INSTRUCTIONS TO FOLLOW >> Look for the word "after" in the material below, then report each line where it occurs.

=== Begin Enclosure ===

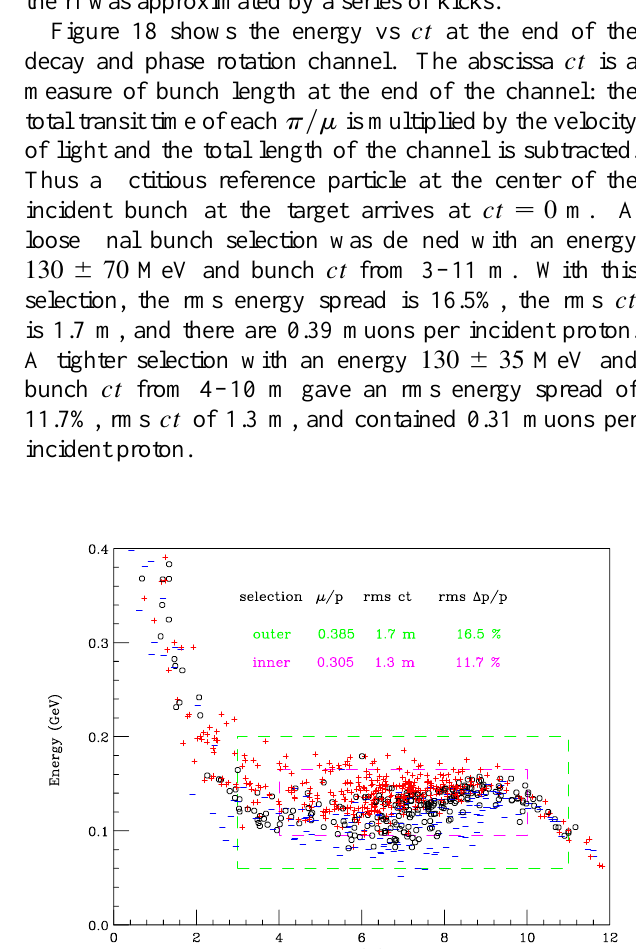
, P , 1 , 2 1 , and 3 3 3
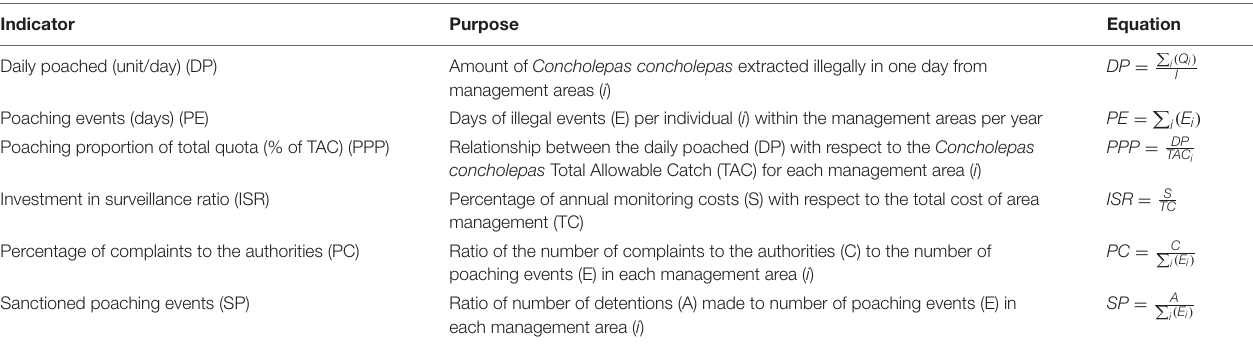
FIGURE 1 | Examples of landscapes in the northern and southern part of the study area. (A) Caleta Los Sauces in the northern study area. (B) Hualaihue Estero in the southern study area. TABLE 2 | Indicators for evaluation and comparison of illegal activity within management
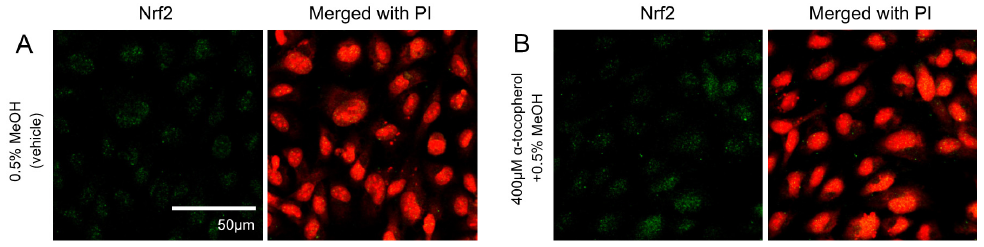
Figure 2. Reactive oxygen species (ROS) generation in HUVECs. Cells were incubated with 0.5% MeOH, tertiary butylhydroperoxide (TBHP), AA, EPA, 5 ‐ HETE, or 5 ‐ HEPE, for 1 h after treatment with or without 400 μ M α‐ tocopherol for 1 h. ROS were detected using CellROX Green and measured with a flow cytometer, and the ratio of ROS positive cells to total live cell was represented as the percentage of ROS positive cells. Histograms of HUVECs treated with 0.5% MeOH (negative control) and 400 μ M TBHP (positive control) analyzed by flow cytometry are shown above the graph. Data are expressed as mean ± SD ( n = 4). * p < 0.05 compared with 0.5% MeOH; † p < 0.05 compared with 400 μ M TBHP; # p < 0.05 and § p < 0.05 compared with 50 μ M 5 ‐ HETE and 50 μ M 5 ‐ HEPE, respectively. Statistical analysis was performed with one ‐ way ANOVA followed by Tukey’s test.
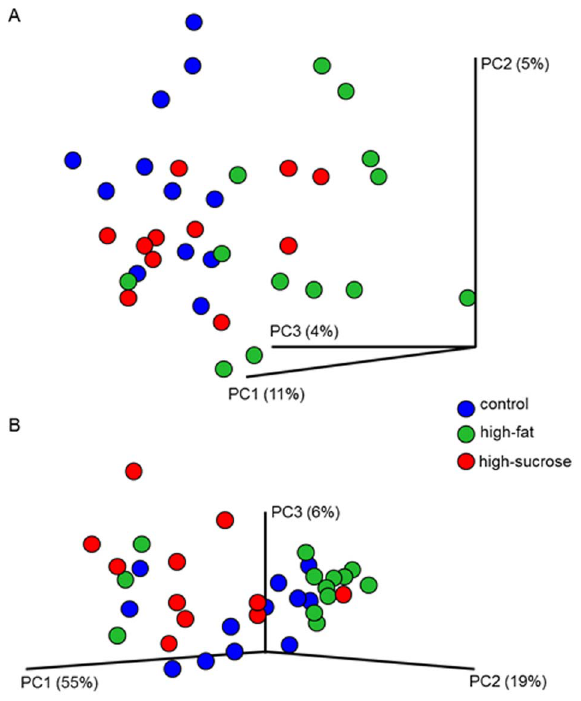
Figure 6. 3D plots of the unweighted and weighted PCoA of cecum. Plots are constructed from the three most primary principal components of the PCoA, with A) showing the unweighted analysis and B) showing the weighted analysis which takes the abundance of the bacteria into account. Both plots visualize that the cecal GM of mice fed a high-fat diet diverge from that of mice fed either a high-sucrose or a control diet. doi:10.1371/journal.pone.0103398.g006 (weighted, high-fat vs. control, p = 0.088, R = 0.060, high-fat vs. high-sucrose p = 0.062, R = 0.076, control vs. high-sucrose p = 0.14, R= 0.046). 3D plots constructed from the three primary PC’s of the unweighted and weighted PCoA visualized the results (cecum, figure 6A and B. Feces,not shown): The GM of mice fed a high-fat diet diverged from theGM of mice fed a high-sucrose or a starch-rich control diet in thePCoA plot constructed from unweighted data (Figure 6A), andtaken into account the bacterial abundance, the same tendencywas seen (Figure 6B). The Firmicutes phylum also increased incecum of the high-fat fed mice (37.7%, 24.1% and 22.4%p = 0.0062, FDR p = 0.056, for high-fat, control and high-sucrosediet group, respectively), primarily within the family Ruminococ-caceae (20.31%, 13,.65% and 12.16%, p = 0.00062, FDRp = 0.014, table 6), whereas the Bacteroidetes phylum decreased near-significantly in the high-fat group (17.0%, 26.4% and 23.8%, p = 0.052, FDR p= 0.12 for high-fat, control and high-sucrose diet group, respectively), primarily within an unclassified genus belonging to the family S24-7 (0.14%, 0.34% and 0.29%, p = 0.025, FDR p = 0.19, for high-fat, control and high-sucrose respectively, table 5), resulting in a significantly reduced B/F ratio in the high-fat fed mice, (median 0.51, 0.88 and 1.13 for high-fat, control and high-sucrose diet group, respectively, high-fat vs. control p = 0.0036, high-fat vs. high-sucrose p= 0.0021, high- sucrose vs. control p = 0.68). G tests revealed no diet-induced difference in presence or absence of bacterial species in neither feces nor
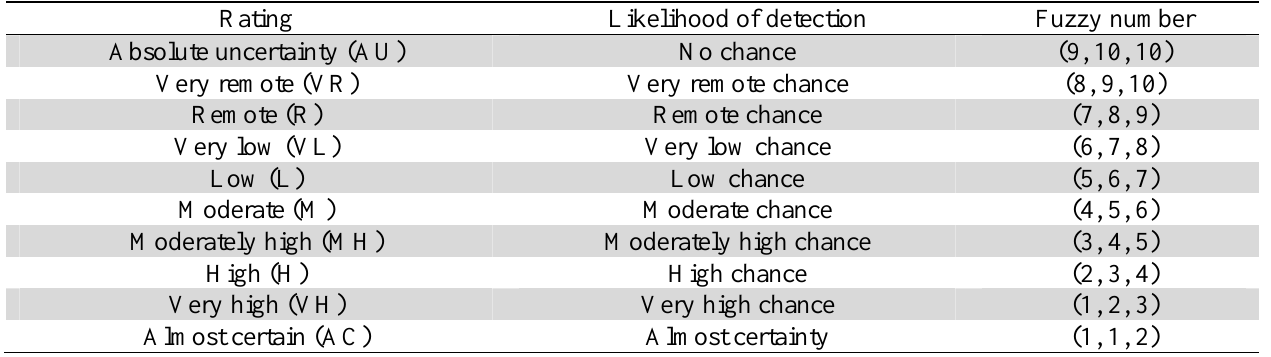
Fuzzy ratings for detection of a failure (Chin et al., 2008; Wang et al., 2009)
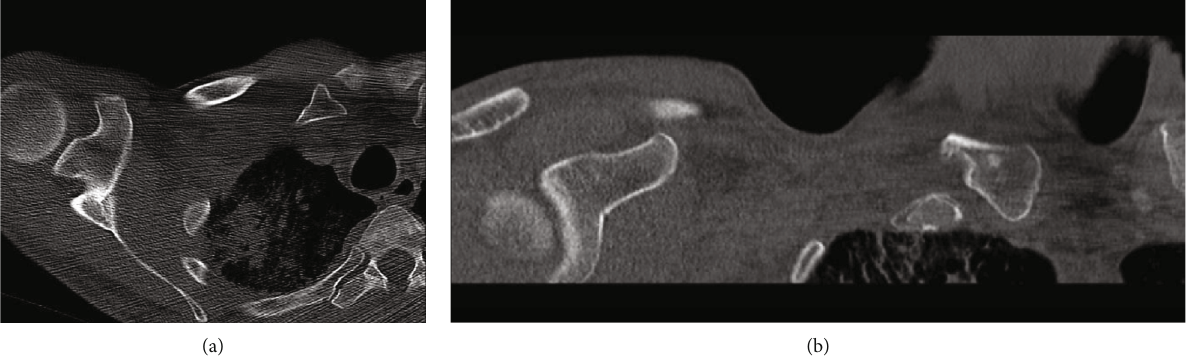
Figure 2: CT images fi ve months after the initial injury showing a right medial clavicle fracture nonunion (a) with sclerotic changes of the medial clavicle fragment (b).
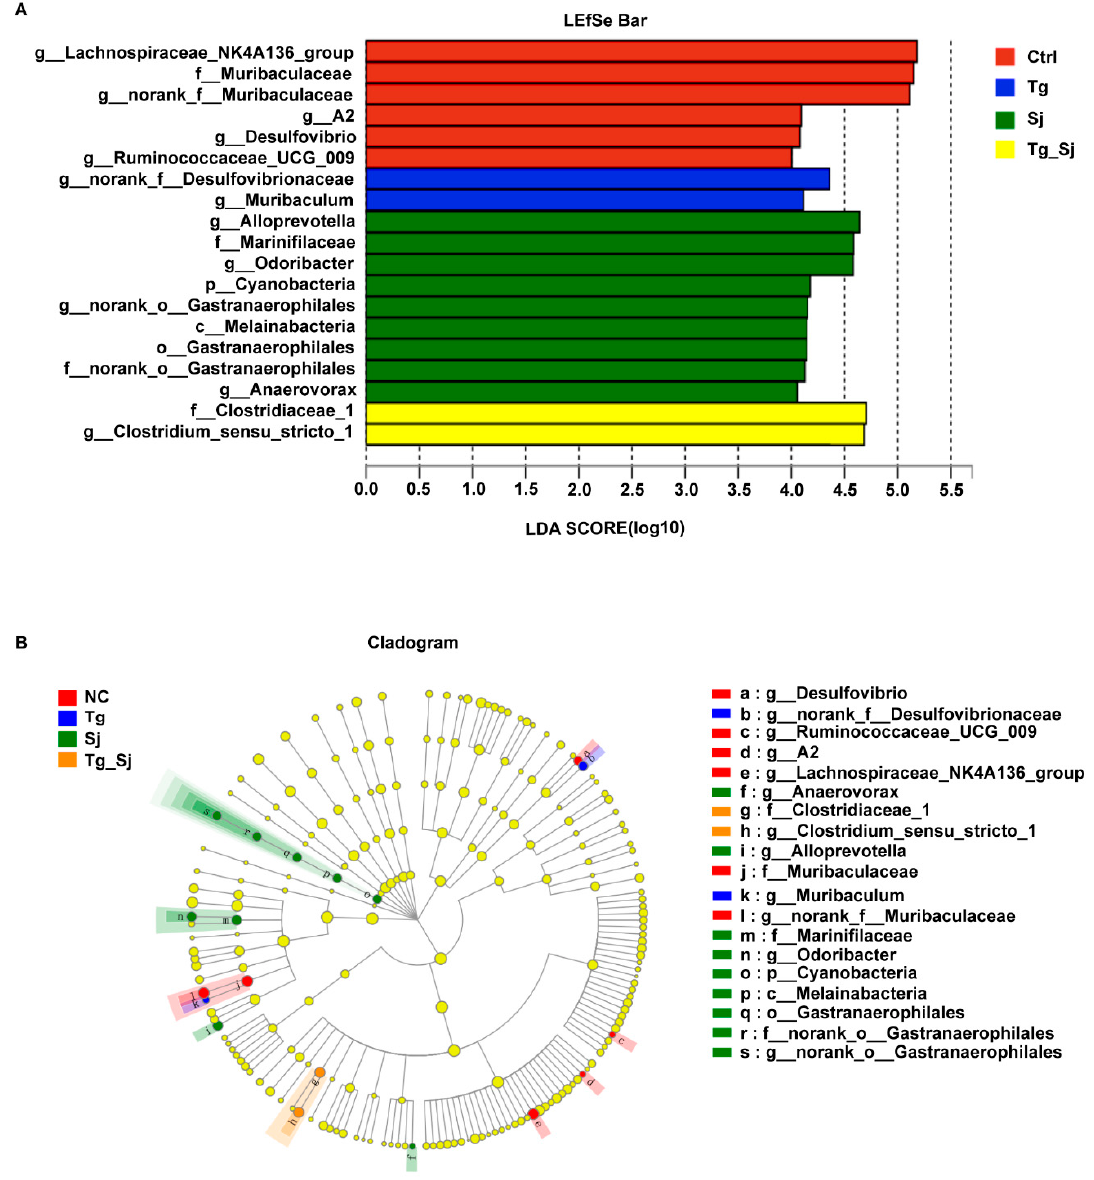
Figure 6. The most differentially abundant taxa identified by LEfSe in mice. ( A ) LDA score distribution among control (Ctrl), T. gondii (Tg), S. japonicum (Sj)-infected and co-infected (Tg_Sj) groups. ( B ) Cladogram of the most differentially abundant taxa in different groups. Only taxa meeting a histogram of linear discriminant analysis (LDA) significance threshold >4 are shown in the figures.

=== End Enclosure ===

EXERCISE OUTPUT >>
Figure 2. Reactive oxygen species (ROS) generation in HUVECs. Cells were incubated with 0.5% MeOH, tertiary butylhydroperoxide (TBHP), AA, EPA, 5 ‐ HETE, or 5 ‐ HEPE, for 1 h after treatment with or without 400 μ M α‐ tocopherol for 1 h. ROS were detected using CellROX Green and measured with a flow cytometer, and the ratio of ROS positive cells to total live cell was represented as the percentage of ROS positive cells. Histograms of HUVECs treated with 0.5% MeOH (negative control) and 400 μ M TBHP (positive control) analyzed by flow cytometry are shown above the graph. Data are expressed as mean ± SD ( n = 4). * p < 0.05 compared with 0.5% MeOH; † p < 0.05 compared with 400 μ M TBHP; # p < 0.05 and § p < 0.05 compared with 50 μ M 5 ‐ HETE and 50 μ M 5 ‐ HEPE, respectively. Statistical analysis was performed with one ‐ way ANOVA followed by Tukey’s test.
Figure 2: CT images fi ve months after the initial injury showing a right medial clavicle fracture nonunion (a) with sclerotic changes of the medial clavicle fragment (b).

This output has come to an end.